Exercise aim — Copy each line in the data that includes the word "nose".

Per-instance keypoint data —
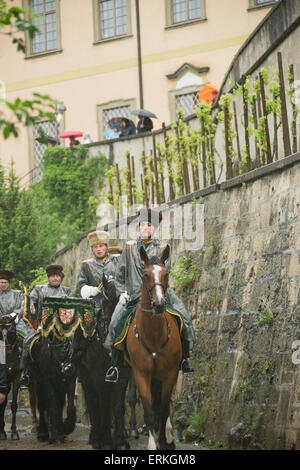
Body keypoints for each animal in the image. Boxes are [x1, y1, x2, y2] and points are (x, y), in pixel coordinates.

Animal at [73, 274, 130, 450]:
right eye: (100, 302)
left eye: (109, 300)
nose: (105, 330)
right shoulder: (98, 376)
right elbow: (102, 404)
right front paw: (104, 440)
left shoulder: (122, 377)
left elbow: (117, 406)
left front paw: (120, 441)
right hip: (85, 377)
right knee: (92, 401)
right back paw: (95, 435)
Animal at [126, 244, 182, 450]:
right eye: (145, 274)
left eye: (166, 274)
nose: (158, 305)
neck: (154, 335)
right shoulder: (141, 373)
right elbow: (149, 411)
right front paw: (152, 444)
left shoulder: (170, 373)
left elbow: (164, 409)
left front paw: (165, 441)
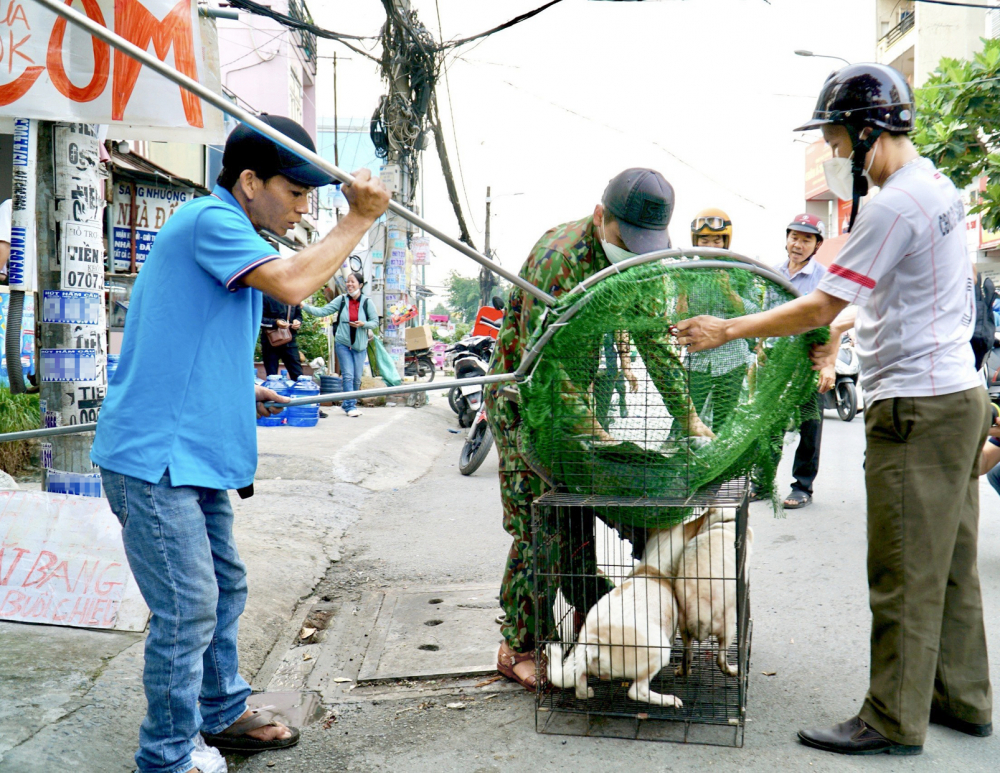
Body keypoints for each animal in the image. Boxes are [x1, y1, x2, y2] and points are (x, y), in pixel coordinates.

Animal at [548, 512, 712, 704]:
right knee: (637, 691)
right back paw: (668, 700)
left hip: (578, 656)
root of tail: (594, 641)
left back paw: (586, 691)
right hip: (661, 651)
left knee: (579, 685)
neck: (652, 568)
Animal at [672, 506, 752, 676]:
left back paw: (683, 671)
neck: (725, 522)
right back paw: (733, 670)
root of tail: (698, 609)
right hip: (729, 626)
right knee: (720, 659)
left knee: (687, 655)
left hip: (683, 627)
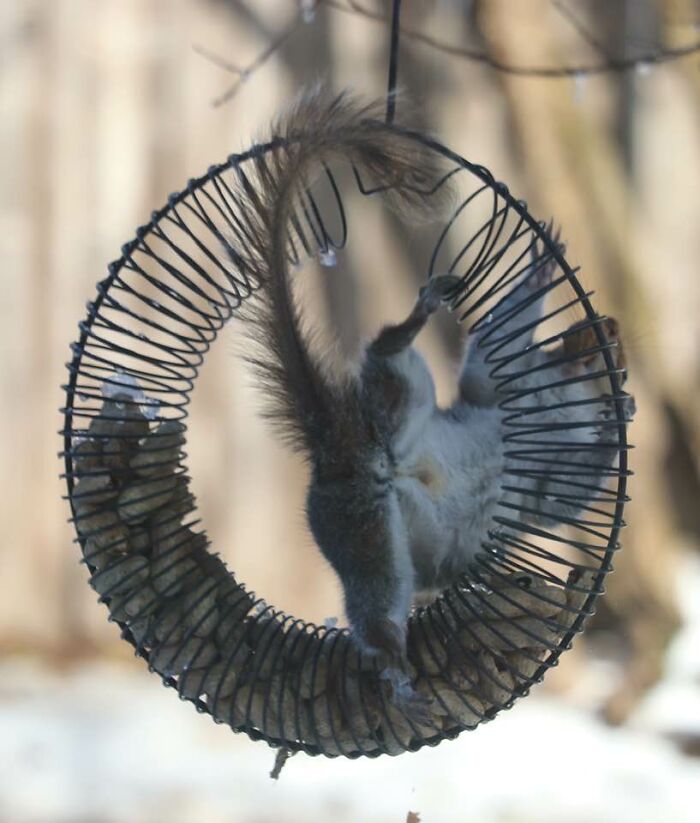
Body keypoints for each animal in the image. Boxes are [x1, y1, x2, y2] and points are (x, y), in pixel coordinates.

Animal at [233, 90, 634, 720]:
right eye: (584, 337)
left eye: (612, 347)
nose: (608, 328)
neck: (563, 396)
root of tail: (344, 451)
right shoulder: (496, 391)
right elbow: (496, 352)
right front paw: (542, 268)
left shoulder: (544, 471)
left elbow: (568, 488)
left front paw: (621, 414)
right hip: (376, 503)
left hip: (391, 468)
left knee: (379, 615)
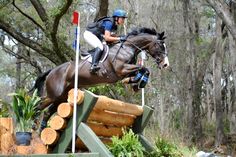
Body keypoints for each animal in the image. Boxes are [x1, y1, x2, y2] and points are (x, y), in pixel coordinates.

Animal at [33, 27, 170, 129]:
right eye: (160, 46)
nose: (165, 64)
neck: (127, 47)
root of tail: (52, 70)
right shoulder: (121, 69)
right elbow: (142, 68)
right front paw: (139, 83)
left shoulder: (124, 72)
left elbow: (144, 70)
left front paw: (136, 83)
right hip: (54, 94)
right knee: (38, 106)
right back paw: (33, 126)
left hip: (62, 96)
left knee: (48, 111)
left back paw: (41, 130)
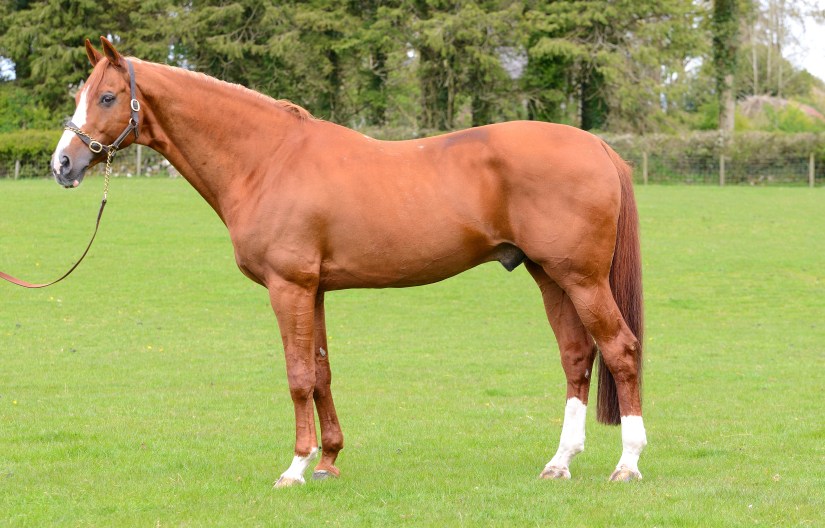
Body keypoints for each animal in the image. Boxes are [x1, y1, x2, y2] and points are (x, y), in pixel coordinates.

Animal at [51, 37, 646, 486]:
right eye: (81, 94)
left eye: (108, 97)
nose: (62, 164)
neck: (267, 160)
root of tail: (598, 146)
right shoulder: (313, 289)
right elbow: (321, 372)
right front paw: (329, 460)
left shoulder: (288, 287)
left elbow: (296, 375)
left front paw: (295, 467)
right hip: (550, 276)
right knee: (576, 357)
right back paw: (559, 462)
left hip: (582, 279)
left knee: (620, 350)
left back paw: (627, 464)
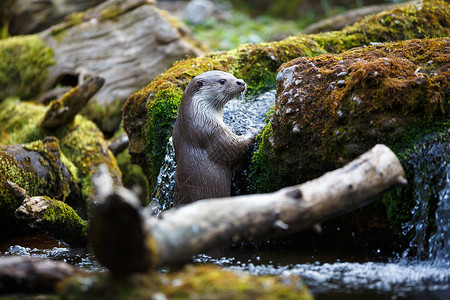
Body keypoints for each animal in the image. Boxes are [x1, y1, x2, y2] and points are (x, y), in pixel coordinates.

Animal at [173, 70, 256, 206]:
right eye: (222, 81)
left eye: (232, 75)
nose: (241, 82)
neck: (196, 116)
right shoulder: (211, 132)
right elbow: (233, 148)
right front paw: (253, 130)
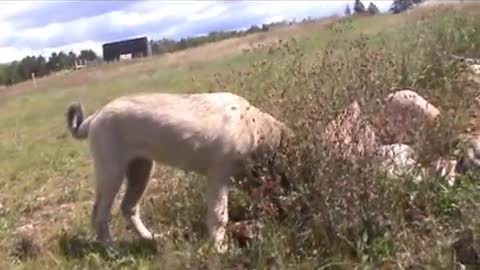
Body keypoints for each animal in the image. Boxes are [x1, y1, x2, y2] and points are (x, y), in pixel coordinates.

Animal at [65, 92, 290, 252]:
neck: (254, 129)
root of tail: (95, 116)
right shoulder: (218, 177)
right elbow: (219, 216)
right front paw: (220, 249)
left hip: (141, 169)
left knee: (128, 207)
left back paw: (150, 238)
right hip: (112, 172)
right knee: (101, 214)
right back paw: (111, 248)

---

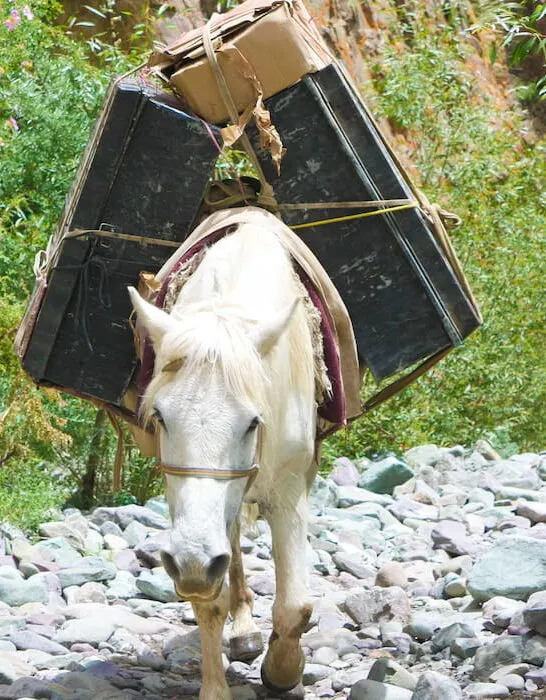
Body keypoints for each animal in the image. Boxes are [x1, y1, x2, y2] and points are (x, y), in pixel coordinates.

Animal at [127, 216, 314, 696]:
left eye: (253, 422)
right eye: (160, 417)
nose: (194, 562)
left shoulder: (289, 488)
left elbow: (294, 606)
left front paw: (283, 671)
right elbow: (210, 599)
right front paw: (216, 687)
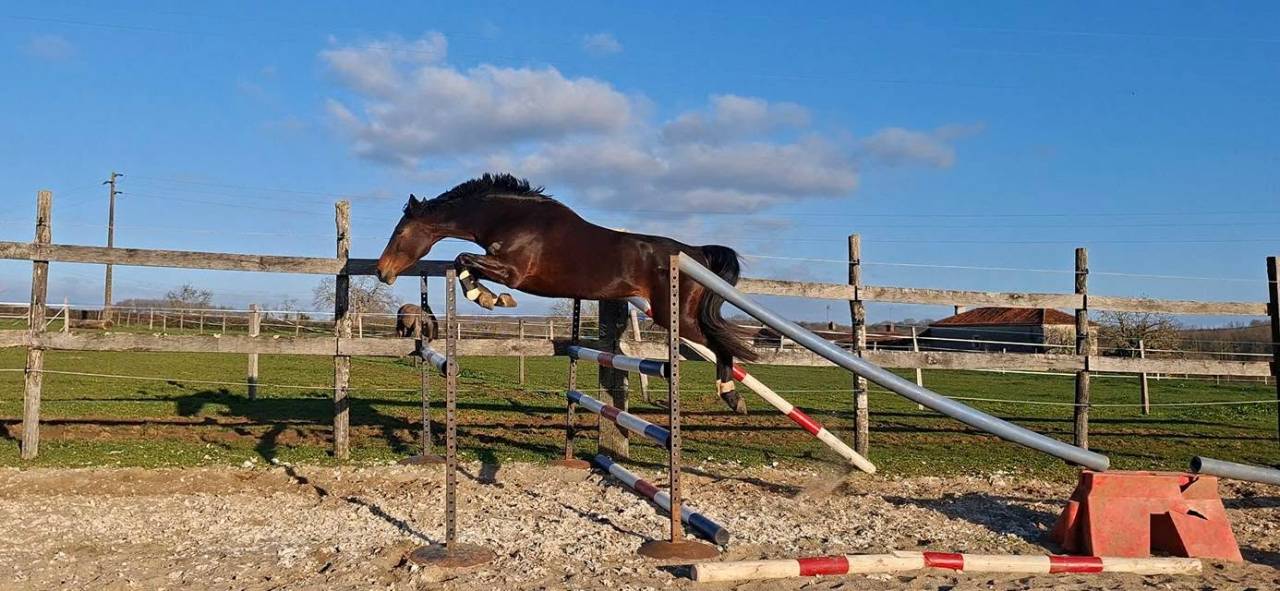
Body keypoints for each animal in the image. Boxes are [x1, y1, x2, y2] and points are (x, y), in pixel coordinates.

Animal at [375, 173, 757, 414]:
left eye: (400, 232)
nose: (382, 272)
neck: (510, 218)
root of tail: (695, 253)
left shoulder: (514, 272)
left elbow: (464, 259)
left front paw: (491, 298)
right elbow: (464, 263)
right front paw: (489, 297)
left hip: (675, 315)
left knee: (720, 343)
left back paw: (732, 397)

--

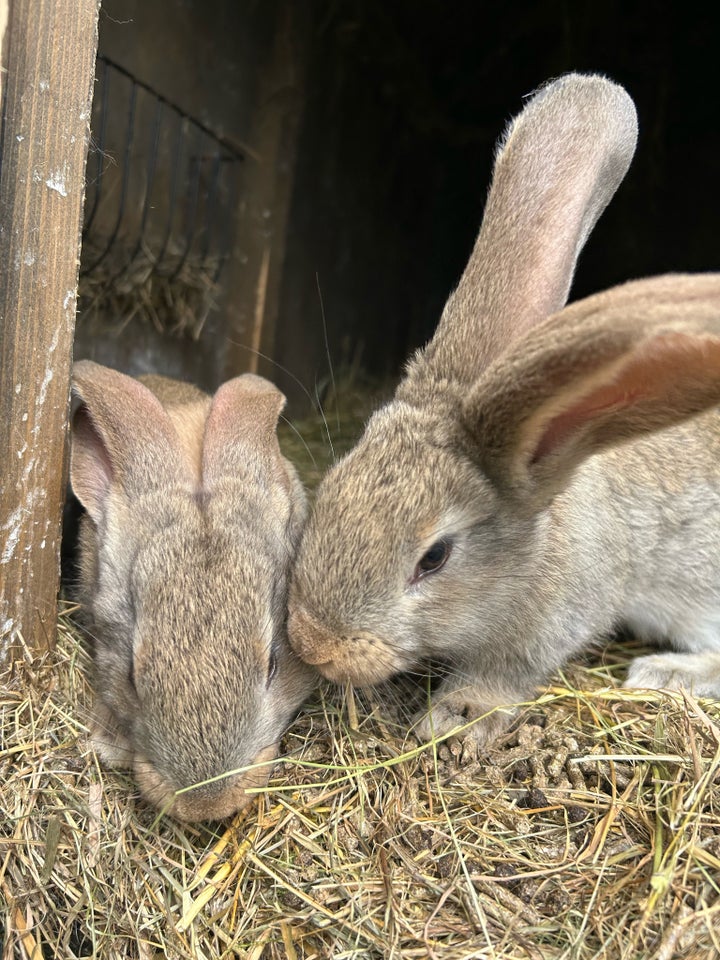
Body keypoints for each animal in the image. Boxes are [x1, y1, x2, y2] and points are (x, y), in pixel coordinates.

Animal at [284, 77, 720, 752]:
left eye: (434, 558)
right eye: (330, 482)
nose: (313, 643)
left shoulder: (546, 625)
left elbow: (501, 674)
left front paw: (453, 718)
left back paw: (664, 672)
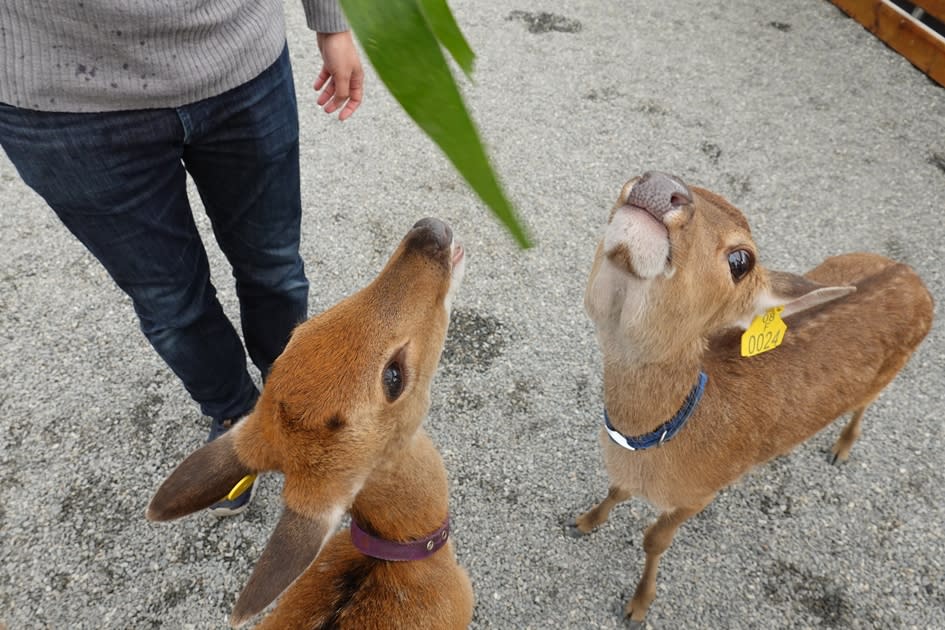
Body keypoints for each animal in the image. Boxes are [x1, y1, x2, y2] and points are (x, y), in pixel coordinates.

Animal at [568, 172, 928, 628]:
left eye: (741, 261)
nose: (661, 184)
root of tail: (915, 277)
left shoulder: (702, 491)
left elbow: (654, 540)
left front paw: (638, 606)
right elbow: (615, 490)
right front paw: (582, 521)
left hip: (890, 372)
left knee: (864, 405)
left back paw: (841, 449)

Response —
nose: (105, 330)
nose: (158, 305)
nose: (608, 328)
nose: (165, 64)
nose: (62, 164)
nose: (241, 82)
nose: (194, 562)
nose: (382, 272)
nose: (313, 643)
nose: (661, 184)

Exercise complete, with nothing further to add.